**Task prompt:** Identify each line below containing the string "Strategy" and copy it.

━━━━━ Listed records ━━━━━

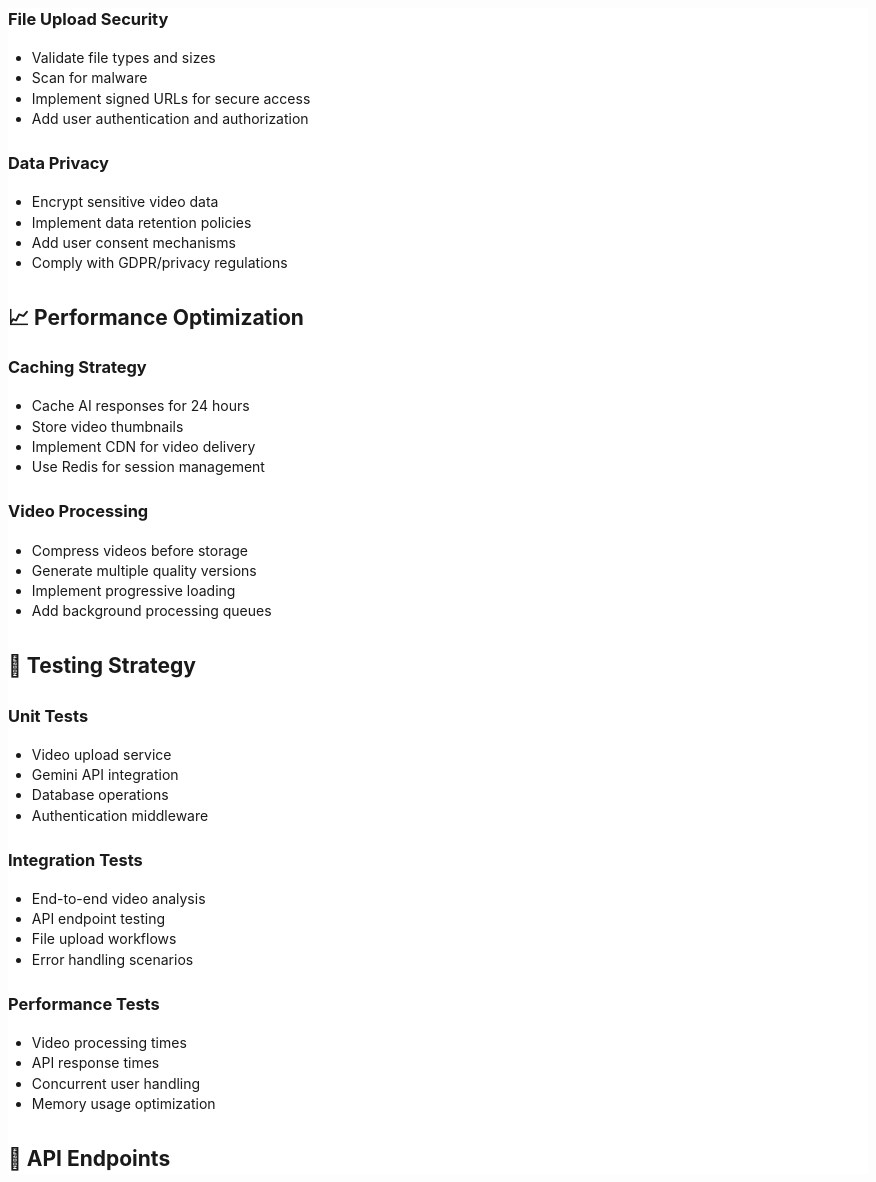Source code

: ### File Upload Security
- Validate file types and sizes
- Scan for malware
- Implement signed URLs for secure access
- Add user authentication and authorization

### Data Privacy
- Encrypt sensitive video data
- Implement data retention policies
- Add user consent mechanisms
- Comply with GDPR/privacy regulations

## 📈 Performance Optimization

### Caching Strategy
- Cache AI responses for 24 hours
- Store video thumbnails
- Implement CDN for video delivery
- Use Redis for session management

### Video Processing
- Compress videos before storage
- Generate multiple quality versions
- Implement progressive loading
- Add background processing queues

## 🧪 Testing Strategy

### Unit Tests
- Video upload service
- Gemini API integration
- Database operations
- Authentication middleware

### Integration Tests
- End-to-end video analysis
- API endpoint testing
- File upload workflows
- Error handling scenarios

### Performance Tests
- Video processing times
- API response times
- Concurrent user handling
- Memory usage optimization

## 📱 API Endpoints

━━━━━

**Solution for this task:**
### Caching Strategy
## 🧪 Testing Strategy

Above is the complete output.